TASK TO COMPLETE: Drop all images and give the records again exactly.

EXTRACTED RECORDS:
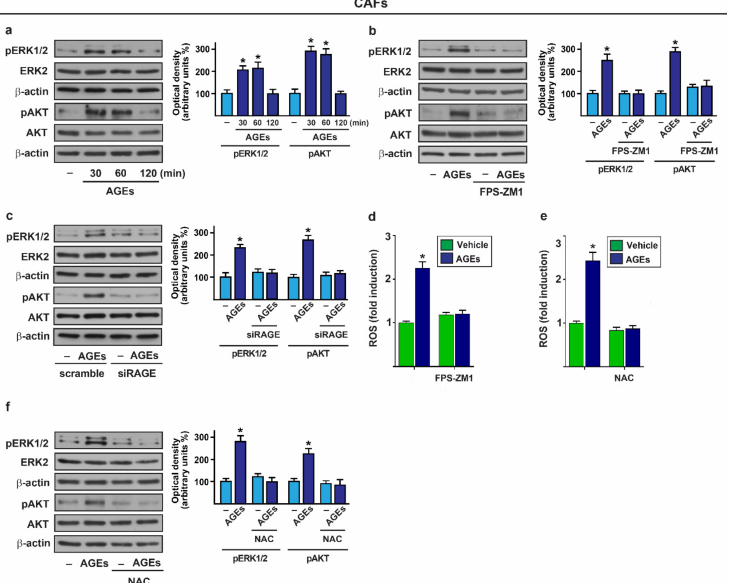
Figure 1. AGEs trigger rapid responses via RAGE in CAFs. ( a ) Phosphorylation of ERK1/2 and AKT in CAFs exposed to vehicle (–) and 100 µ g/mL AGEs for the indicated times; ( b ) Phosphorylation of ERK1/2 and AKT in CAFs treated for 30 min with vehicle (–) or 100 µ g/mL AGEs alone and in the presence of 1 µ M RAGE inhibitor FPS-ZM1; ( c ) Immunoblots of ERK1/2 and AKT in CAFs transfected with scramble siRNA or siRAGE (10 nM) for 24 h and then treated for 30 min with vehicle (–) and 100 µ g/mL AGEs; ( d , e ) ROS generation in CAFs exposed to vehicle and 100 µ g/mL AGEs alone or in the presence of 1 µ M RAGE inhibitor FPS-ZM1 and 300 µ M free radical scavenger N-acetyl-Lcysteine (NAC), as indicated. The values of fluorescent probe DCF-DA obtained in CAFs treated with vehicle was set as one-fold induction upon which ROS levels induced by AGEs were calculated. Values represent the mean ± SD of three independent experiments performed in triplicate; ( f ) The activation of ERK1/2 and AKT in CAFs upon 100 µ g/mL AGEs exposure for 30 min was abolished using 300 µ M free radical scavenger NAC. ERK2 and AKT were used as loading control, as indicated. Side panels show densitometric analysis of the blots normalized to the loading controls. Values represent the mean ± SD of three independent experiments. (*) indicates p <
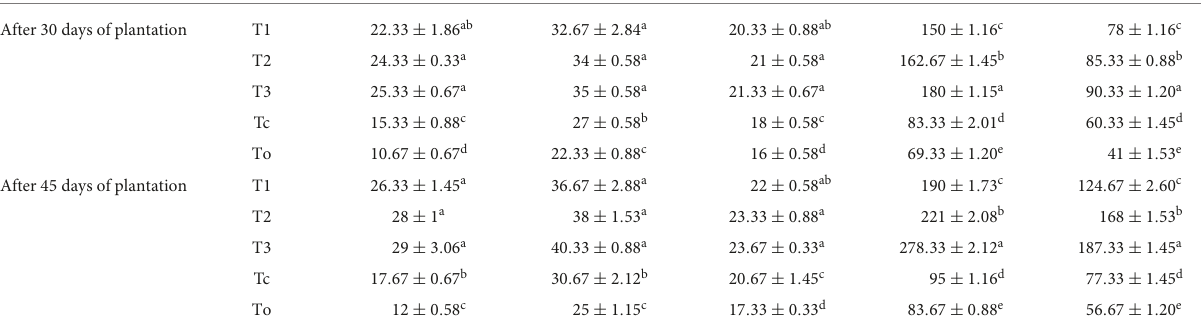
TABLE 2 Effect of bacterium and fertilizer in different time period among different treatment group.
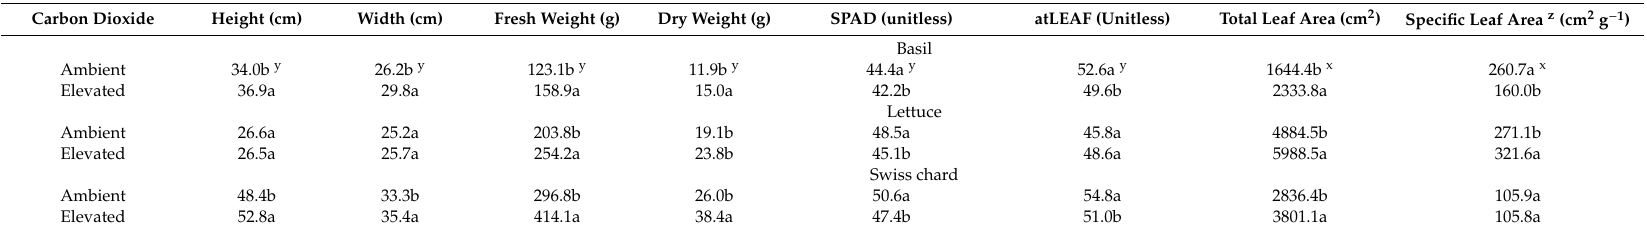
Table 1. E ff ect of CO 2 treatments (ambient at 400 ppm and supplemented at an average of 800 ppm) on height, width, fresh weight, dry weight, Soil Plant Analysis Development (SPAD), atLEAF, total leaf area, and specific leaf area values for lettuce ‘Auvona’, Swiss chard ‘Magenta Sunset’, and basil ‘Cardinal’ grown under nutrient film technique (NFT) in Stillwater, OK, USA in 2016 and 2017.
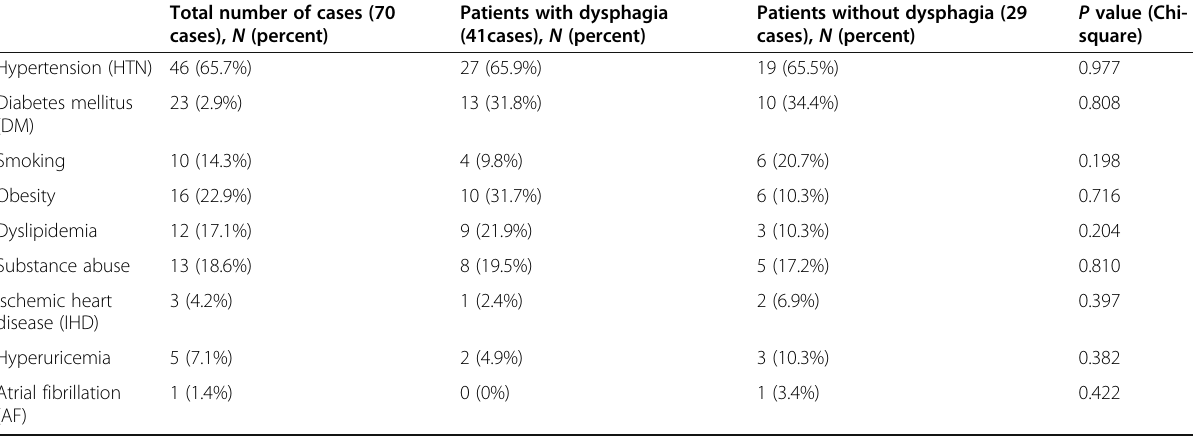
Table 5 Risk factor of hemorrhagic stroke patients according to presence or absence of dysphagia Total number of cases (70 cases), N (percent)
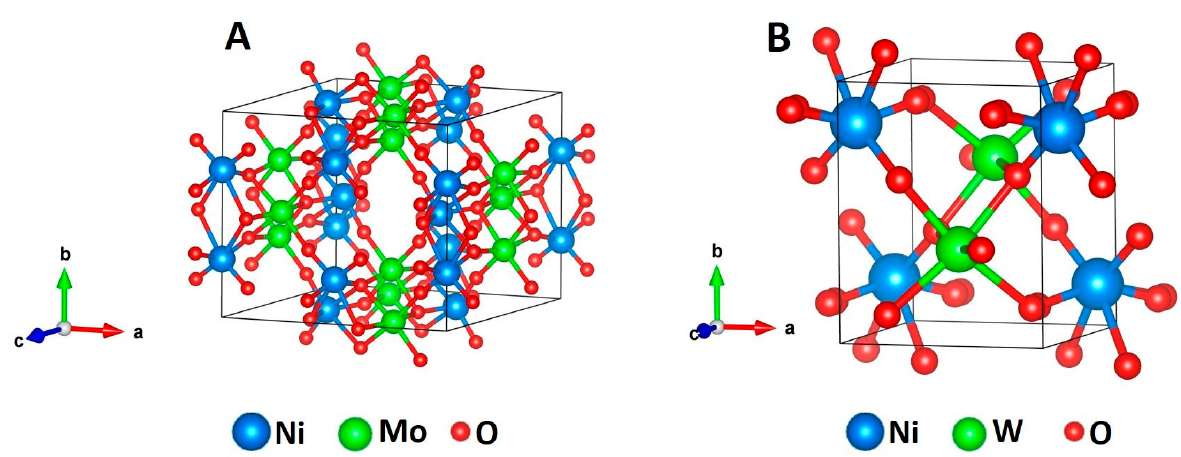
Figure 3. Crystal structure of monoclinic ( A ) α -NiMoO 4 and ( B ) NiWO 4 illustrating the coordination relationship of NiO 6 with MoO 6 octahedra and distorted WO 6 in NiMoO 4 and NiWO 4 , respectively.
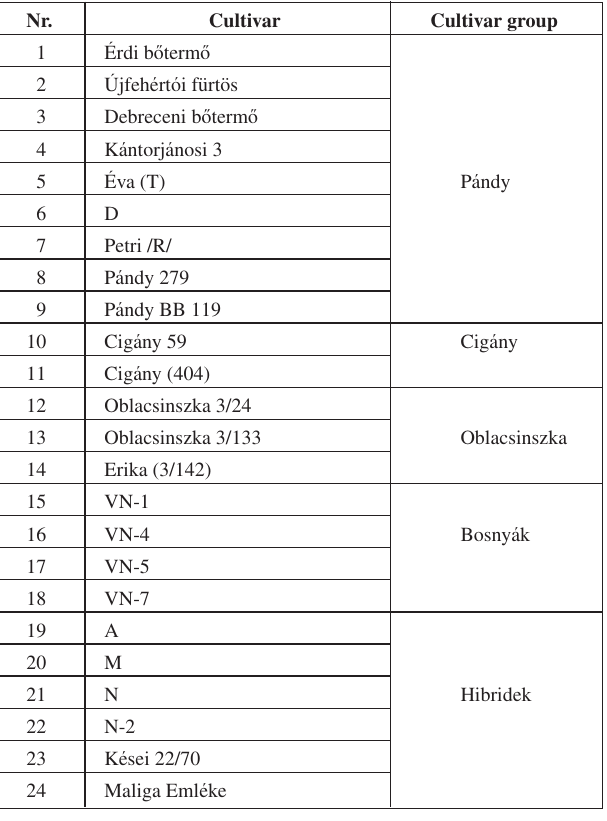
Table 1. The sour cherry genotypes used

FINAL ANSWER:
Figure 1. AGEs trigger rapid responses via RAGE in CAFs. ( a ) Phosphorylation of ERK1/2 and AKT in CAFs exposed to vehicle (–) and 100 µ g/mL AGEs for the indicated times; ( b ) Phosphorylation of ERK1/2 and AKT in CAFs treated for 30 min with vehicle (–) or 100 µ g/mL AGEs alone and in the presence of 1 µ M RAGE inhibitor FPS-ZM1; ( c ) Immunoblots of ERK1/2 and AKT in CAFs transfected with scramble siRNA or siRAGE (10 nM) for 24 h and then treated for 30 min with vehicle (–) and 100 µ g/mL AGEs; ( d , e ) ROS generation in CAFs exposed to vehicle and 100 µ g/mL AGEs alone or in the presence of 1 µ M RAGE inhibitor FPS-ZM1 and 300 µ M free radical scavenger N-acetyl-Lcysteine (NAC), as indicated. The values of fluorescent probe DCF-DA obtained in CAFs treated with vehicle was set as one-fold induction upon which ROS levels induced by AGEs were calculated. Values represent the mean ± SD of three independent experiments performed in triplicate; ( f ) The activation of ERK1/2 and AKT in CAFs upon 100 µ g/mL AGEs exposure for 30 min was abolished using 300 µ M free radical scavenger NAC. ERK2 and AKT were used as loading control, as indicated. Side panels show densitometric analysis of the blots normalized to the loading controls. Values represent the mean ± SD of three independent experiments. (*) indicates p <
TABLE 2 Effect of bacterium and fertilizer in different time period among different treatment group.
Table 1. E ff ect of CO 2 treatments (ambient at 400 ppm and supplemented at an average of 800 ppm) on height, width, fresh weight, dry weight, Soil Plant Analysis Development (SPAD), atLEAF, total leaf area, and specific leaf area values for lettuce ‘Auvona’, Swiss chard ‘Magenta Sunset’, and basil ‘Cardinal’ grown under nutrient film technique (NFT) in Stillwater, OK, USA in 2016 and 2017.
Table 5 Risk factor of hemorrhagic stroke patients according to presence or absence of dysphagia Total number of cases (70 cases), N (percent)
Figure 3. Crystal structure of monoclinic ( A ) α -NiMoO 4 and ( B ) NiWO 4 illustrating the coordination relationship of NiO 6 with MoO 6 octahedra and distorted WO 6 in NiMoO 4 and NiWO 4 , respectively.
Table 1. The sour cherry genotypes used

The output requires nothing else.